## 提示された抜粋

┏━━

◎当科の診療範囲は、心臓・大血管および末梢血管外科、胸部・呼吸器外科、乳腺・甲状腺外科です。
◎近年の年間手術症例の概略としては、心臓・胸部大動脈手術:約100例、腹部大動脈~末梢血管手術:約200例、肺癌・気胸などに対する肺切除術:約100例、乳腺切除術:約30例で、その他の手術などを合わせると500~600例となり、専門性を持った当科診療内容としては豊富な数であると言えます。
◎当科診療内容としては上記の診療範囲に準じますが、希望に応じて、心臓血管外科中心、呼吸器外科中心、あるいは乳腺外科中心の専攻が可能としています。
◎全体の症例数、症例内容に対してのスタッフあるいは研修医の数が多すぎることもなく、専攻医・研修医にとっては豊富で実質的な手術経験が得られます。
◎これまでに当科で後期研修(専攻医)を行った先生の例では、卒後3年目(専攻医1年目)に当院で麻酔科研修と消化器外科研修を行い、後期研修2年目にあたる1年間、当科で、希望専門分野である呼吸器外科と並行して、腹部大動脈手術・末梢動脈バイパス手術, 内シャント手術, 胸骨正中切開・人工心肺装着操作, 心嚢ドレナージ・心膜開窓術など、心臓血管手術も受け持って執刀し、呼吸器~心臓血管手術を問わず、ほぼ毎日なんらかの手術に関与しました。勿論いきなり難易度の高い手術ができるわけではなく、最初は創縫合から始まって、外来での局所麻酔下での小手術, 静脈瘤手術, 乳腺・甲状腺手術などの経験を踏まえ、指導医の裁量により順次その人のキャパシティーに応じてランクアップして行きます。心臓血管外科のみならず、将来呼吸器外科やその他の外科を志す先生にも、心臓血管外科領域の知識や技術(術中血管損傷による出血の対処や術後心合併症に対する対応など)は必ず役に立つものと思われます。また、心臓手術では集中治療室での術後管理を必要とするため、循環作動薬や人工呼吸器などの全身管理にも精通することになります(当院での心臓手術術後管理は当科主治医が中心となって行い、治療に難渋するような症例はカンファレンスなどで検討します。)
尚、専攻医1~3年間をどういった研修スケジュールにするかは、本人の希望・目標とする将来像に応じて、相談の上、設定することが可能です。

┗━━

## データ一覧
┏━━

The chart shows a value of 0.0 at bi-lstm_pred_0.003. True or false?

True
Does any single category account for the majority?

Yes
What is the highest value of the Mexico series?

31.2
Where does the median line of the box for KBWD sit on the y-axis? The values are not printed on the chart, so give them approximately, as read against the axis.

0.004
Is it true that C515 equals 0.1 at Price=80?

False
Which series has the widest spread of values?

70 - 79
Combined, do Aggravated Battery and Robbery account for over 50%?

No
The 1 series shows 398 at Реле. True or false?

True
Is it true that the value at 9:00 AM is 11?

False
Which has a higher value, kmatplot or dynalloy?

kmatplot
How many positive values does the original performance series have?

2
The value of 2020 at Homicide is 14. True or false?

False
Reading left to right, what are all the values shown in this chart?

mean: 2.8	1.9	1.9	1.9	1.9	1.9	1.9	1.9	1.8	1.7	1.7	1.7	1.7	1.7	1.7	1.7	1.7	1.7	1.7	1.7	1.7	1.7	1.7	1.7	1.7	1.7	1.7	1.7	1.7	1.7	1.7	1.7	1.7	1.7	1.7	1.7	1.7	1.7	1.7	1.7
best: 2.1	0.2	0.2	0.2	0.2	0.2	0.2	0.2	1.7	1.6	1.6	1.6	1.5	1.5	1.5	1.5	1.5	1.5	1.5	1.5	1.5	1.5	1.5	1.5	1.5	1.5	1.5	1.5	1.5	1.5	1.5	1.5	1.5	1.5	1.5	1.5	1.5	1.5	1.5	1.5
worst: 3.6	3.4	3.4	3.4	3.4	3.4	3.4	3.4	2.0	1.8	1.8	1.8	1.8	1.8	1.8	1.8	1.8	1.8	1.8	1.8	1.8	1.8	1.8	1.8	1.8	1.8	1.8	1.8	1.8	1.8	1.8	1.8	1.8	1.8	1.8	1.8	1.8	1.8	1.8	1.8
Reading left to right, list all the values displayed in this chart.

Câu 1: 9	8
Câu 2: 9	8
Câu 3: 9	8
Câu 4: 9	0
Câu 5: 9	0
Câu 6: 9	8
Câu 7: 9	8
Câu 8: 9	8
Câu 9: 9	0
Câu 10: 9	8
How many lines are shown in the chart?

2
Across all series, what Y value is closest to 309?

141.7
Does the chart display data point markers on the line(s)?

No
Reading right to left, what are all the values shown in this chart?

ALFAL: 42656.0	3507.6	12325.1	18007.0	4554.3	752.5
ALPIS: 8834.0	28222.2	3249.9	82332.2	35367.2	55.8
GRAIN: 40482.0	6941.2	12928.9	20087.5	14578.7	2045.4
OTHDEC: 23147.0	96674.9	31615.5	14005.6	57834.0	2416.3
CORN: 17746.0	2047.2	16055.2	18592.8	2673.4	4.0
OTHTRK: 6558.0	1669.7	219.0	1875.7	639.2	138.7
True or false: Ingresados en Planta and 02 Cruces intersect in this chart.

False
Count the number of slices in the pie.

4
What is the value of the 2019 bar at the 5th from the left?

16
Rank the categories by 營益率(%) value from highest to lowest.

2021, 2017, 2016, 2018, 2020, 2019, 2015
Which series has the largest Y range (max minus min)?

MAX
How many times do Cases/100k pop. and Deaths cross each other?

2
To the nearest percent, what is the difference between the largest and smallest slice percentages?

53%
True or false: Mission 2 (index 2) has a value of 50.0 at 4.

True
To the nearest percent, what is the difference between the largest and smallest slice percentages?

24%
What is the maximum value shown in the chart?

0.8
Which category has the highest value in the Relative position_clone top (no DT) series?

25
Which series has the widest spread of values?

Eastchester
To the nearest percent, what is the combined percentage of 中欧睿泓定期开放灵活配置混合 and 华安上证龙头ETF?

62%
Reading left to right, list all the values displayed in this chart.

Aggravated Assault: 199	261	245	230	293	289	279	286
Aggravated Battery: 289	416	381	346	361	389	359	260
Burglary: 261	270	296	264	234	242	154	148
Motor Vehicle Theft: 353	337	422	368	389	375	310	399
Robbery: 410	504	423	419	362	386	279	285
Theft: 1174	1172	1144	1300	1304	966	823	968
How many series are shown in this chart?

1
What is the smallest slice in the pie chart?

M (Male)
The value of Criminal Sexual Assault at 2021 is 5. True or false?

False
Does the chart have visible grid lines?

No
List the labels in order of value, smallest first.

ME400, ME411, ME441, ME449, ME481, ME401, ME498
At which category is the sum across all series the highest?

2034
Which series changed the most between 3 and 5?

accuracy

┗━━

## 課題の指示
診療科の紹介文を読み、次の問いに答えなさい。
(a) 心臓・胸部大動脈手術の年間症例数は約何例か。
(b) 紹介されている先生は、卒後3年目に当院でどの研修を行ったか。
(c) 当院で心臓手術の術後管理の中心となるのは誰か。

## 課題の解答
(a) 約100例
(b) 麻酔科研修と消化器外科研修
(c) 当科主治医